Further, the Bankruptcy Act itself penalizes certain conduct, by provisions for the denial of a bankruptcy discharge generally, and by provisions for the non-dischargeability of debts. Sections 14, and 17, of the Bankruptcy Act, 11 U.S.C. § 32. and 35. These provisions would seem to me to deter bad faith breaches of collective bargaining agreements if the haven of the Bankruptcy Act was thought to shield a labor organization from the results of that bad faith. And, even of more importance: if the availability of bankruptcy to a labor organization were shown to create strife and unrest and discord, Congress can easily and quickly exclude, by specific provision in the Act, the availability of bankruptcy to a labor organization, as it has already done to various entities by Section 4 of the Act, supra.
Finally, the carriers urge that the local union cannot be viewed as a separate entity from the International. The weakness of the motor carriers' position is pointed out by the fact that they sued only the local union and have not previously sought to bind the International under the judgment by reason of respondeat superior or on some alter ego theory. We find little merit to the argument that the International and the local are not sufficiently distinct entities under the Bankruptcy Act; we hold the local has an adequately autonomous legal existence to allow it to file separately under § 4(a). The voluntary petition and the consequent adjudication do not prejudice the motor carriers' rights to seek relief against the international union on the basis of the theories noted above.

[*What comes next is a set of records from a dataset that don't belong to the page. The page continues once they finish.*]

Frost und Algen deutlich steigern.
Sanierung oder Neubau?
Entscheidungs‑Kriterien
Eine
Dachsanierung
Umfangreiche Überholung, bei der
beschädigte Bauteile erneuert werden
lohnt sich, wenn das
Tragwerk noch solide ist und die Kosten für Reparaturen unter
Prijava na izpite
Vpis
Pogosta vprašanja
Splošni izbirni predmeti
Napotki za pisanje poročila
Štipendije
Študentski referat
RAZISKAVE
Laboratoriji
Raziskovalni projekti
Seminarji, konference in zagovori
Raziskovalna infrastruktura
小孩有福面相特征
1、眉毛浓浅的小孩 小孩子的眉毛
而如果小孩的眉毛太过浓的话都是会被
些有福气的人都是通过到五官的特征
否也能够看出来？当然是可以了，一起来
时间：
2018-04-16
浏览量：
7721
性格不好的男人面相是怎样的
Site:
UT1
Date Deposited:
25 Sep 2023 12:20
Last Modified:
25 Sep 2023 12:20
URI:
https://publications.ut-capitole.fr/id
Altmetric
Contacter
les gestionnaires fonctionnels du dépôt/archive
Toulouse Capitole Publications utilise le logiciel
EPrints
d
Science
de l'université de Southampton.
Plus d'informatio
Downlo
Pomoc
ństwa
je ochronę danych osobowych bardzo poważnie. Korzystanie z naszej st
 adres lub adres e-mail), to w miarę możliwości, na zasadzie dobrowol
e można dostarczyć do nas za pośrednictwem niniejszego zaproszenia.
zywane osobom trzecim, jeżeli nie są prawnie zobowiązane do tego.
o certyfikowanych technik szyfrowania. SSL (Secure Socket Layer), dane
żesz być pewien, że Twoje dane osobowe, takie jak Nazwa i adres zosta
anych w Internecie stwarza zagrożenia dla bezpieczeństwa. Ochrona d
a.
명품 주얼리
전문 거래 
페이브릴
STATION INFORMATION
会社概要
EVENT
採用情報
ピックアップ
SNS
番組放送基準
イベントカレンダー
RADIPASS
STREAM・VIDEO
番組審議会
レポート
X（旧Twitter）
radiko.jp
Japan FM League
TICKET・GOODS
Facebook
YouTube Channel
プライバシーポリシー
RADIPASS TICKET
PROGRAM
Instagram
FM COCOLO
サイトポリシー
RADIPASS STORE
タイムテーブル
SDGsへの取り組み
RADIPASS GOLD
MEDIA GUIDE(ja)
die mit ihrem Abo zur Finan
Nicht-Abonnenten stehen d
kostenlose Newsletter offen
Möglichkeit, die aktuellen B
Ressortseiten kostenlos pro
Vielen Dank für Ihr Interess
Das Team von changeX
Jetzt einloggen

The motor carriers imply that the local cannot be a bankrupt since, by reason of its relationship with the International, it is not insolvent. This contention is erroneous. A petitioner filing a voluntary petition need not be insolvent to allow its creditors to divide its assets. In re Fox West Coast Theaters, 88 F.2d 212, 217-18 (9th Cir.), cert. denied, 301 U.S. 710, 57 S.Ct. 944, 81 L.Ed. 1363 (1937); In re Foster Paint Varnish Co., 210 F. 652, 653 (E.D.Pa. 1914); 1 Collier, supra ¶ 4.03, at 579.
Since, as we have found, the Union is a person within the meaning of the Act, the bankruptcy judge properly rejected the motor carriers' motion to set aside the adjudication of bankruptcy. Accordingly, the district court's order setting aside the adjudication is vacated and the bankruptcy petition is ordered reinstated.